● **TASK ITEM A**:
In the post about learning Blades in the Dark, write out the passage from "Thursday, March 15, 2018" to "The Gauntlet Hangouts.", swapping "campaign" for "game".

● **SELECTED EXTRACT**:
>>>>
Thursday, March 15, 2018

Lessons from Doskvol: Learning Blades in the Dark

This last Friday marked the 16th session of our f2f Blades in the Dark campaign. I checked in and everyone seemed on board to continue. I’ll check in again in another six sessions. We have a big table for this: six players, and over all the sessions we’ve only had a single player missing twice. Blades doesn’t feel designed for a table of six, but it works and we’ve seen characters (and the gang) evolve over arcs. In April, I begin an online Blades campaign using the Iruvia setting (and Johnstone Metzger’s new playbooks). I set that up for a dozen sessions through The Gauntlet Hangouts.

I dig Blades in the Dark but even sixteen sessions in I learn new things about the play. At its core Blades has a simple and flexible resolution mechanic. The rules offer extensive advice and examples. Notably the rules embrace that different GMs run differently, even with the same core system. BitD talks about rulings and how they affect play. A GM tunes and shades their Doskvol through choices and interpretations. I’ll repeat this phrase throughout: that can take some getting used to.
<<<<
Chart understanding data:
>>>>
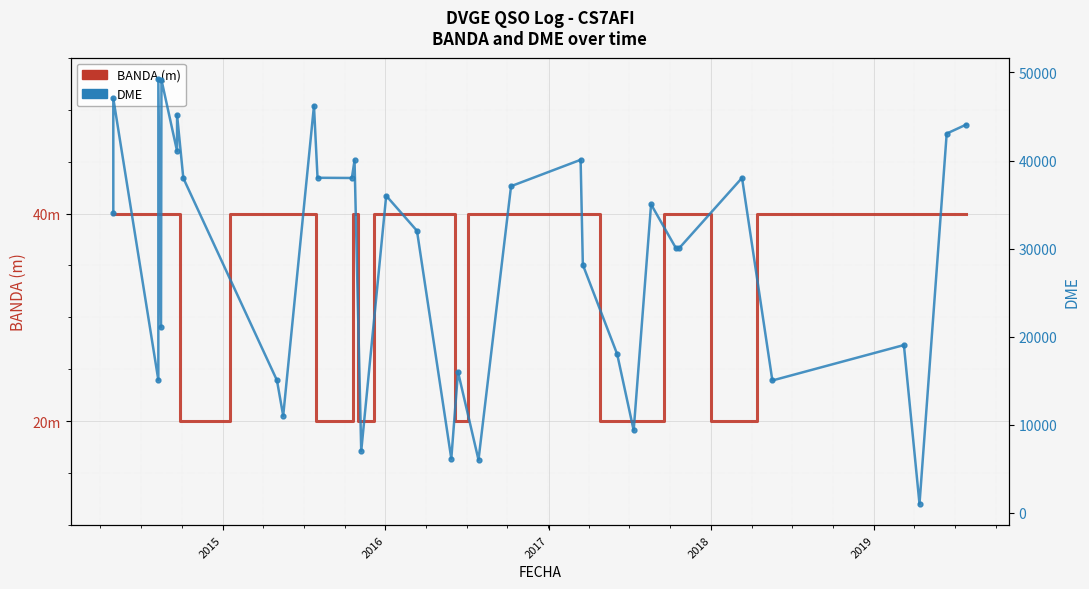

What is the sum of all DME values?

1019605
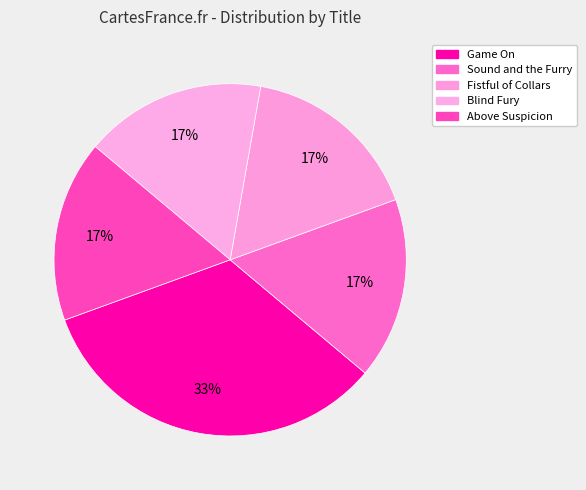

Count the number of slices in the pie.

5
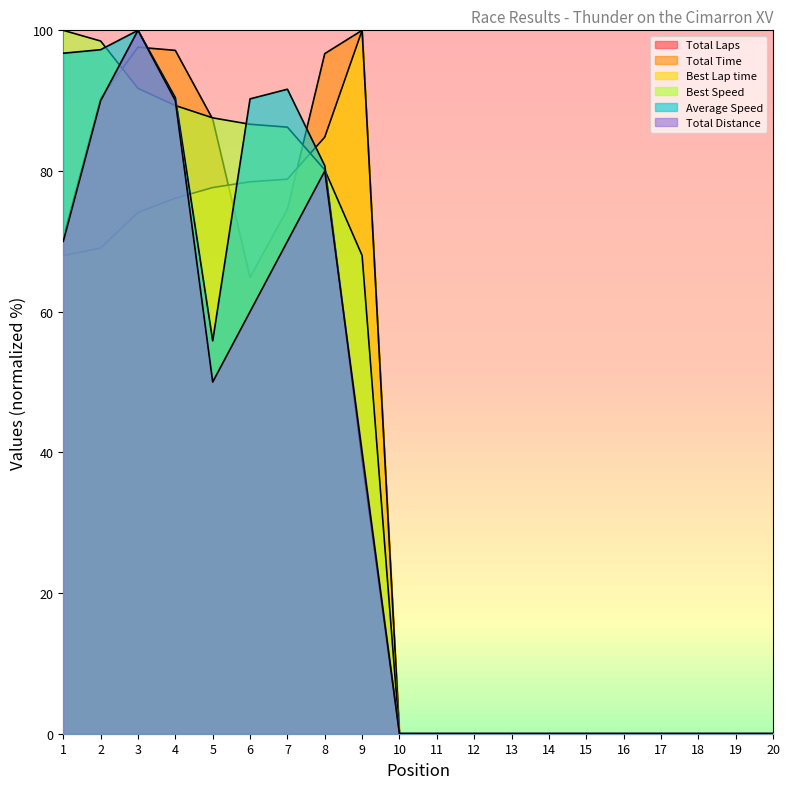

Is it true that Average Speed equals 91.6 at 7?

True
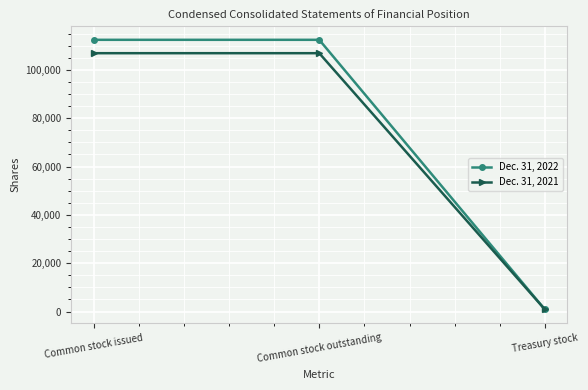

How many series are shown in this chart?

2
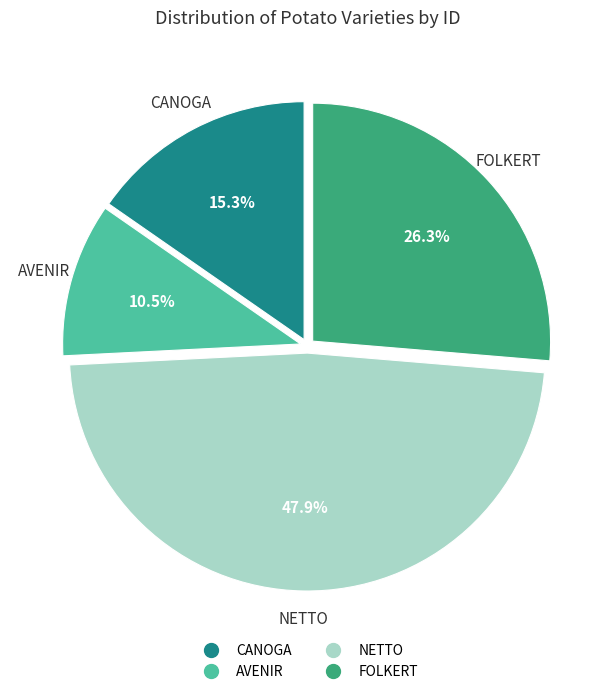

Count the number of slices in the pie.

4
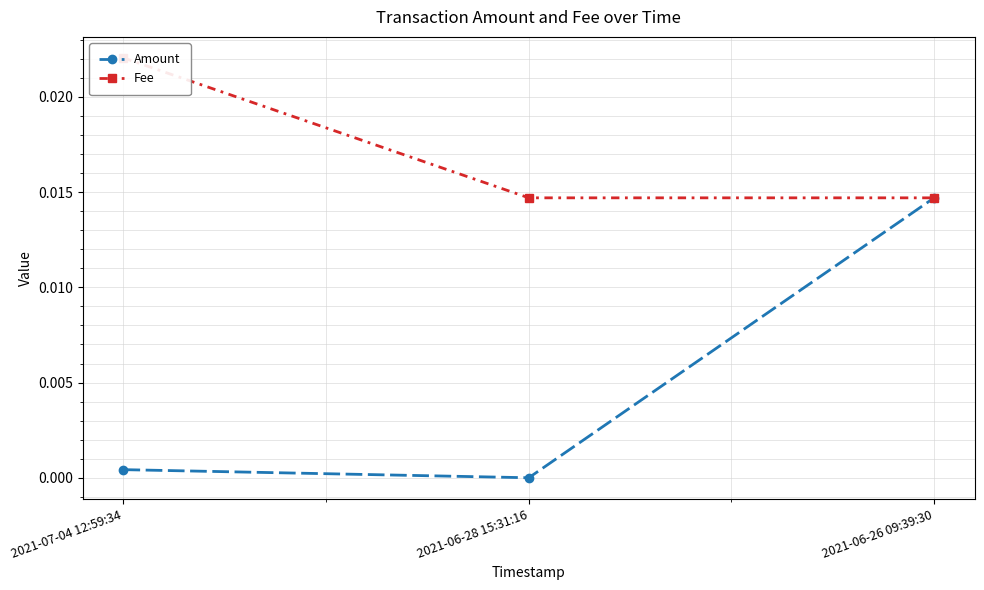

At which category is the sum across all series the highest?

2021-06-26 09:39:30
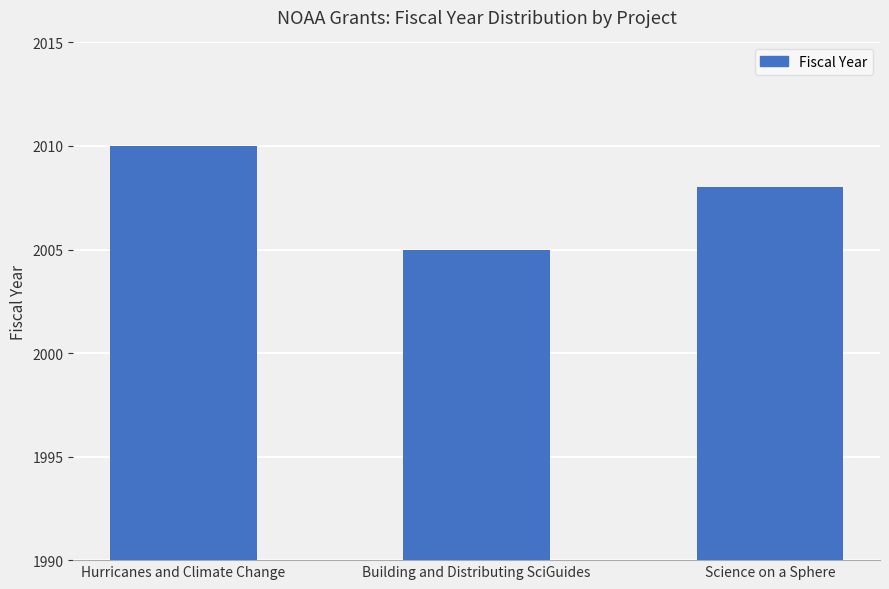

What is the approximate value at Science on a Sphere?

2008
<<<<
● **TASK ITEM B**:
Extract every line of the chart understanding records above, word for word, and leave the pictures out.

● **WRITTEN REPLY A**:
Thursday, March 15, 2018

Lessons from Doskvol: Learning Blades in the Dark

This last Friday marked the 16th session of our f2f Blades in the Dark game. I checked in and everyone seemed on board to continue. I’ll check in again in another six sessions. We have a big table for this: six players, and over all the sessions we’ve only had a single player missing twice. Blades doesn’t feel designed for a table of six, but it works and we’ve seen characters (and the gang) evolve over arcs. In April, I begin an online Blades game using the Iruvia setting (and Johnstone Metzger’s new playbooks). I set that up for a dozen sessions through The Gauntlet Hangouts.

● **WRITTEN REPLY B**:
What is the sum of all DME values?

1019605

Count the number of slices in the pie.

5

Is it true that Average Speed equals 91.6 at 7?

True

How many series are shown in this chart?

2

Count the number of slices in the pie.

4

At which category is the sum across all series the highest?

2021-06-26 09:39:30

What is the approximate value at Science on a Sphere?

2008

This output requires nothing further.